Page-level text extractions
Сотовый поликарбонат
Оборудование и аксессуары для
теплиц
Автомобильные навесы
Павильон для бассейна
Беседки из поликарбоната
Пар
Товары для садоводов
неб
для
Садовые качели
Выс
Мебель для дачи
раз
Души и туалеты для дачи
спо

> _Exercise details_
Write the data out in full, matching every line exactly.

> _Task output_
Сотовый поликарбонат
Оборудование и аксессуары для
теплиц
Автомобильные навесы
Павильон для бассейна
Беседки из поликарбоната
Пар
Товары для садоводов
неб
для
Садовые качели
Выс
Мебель для дачи
раз
Души и туалеты для дачи
спо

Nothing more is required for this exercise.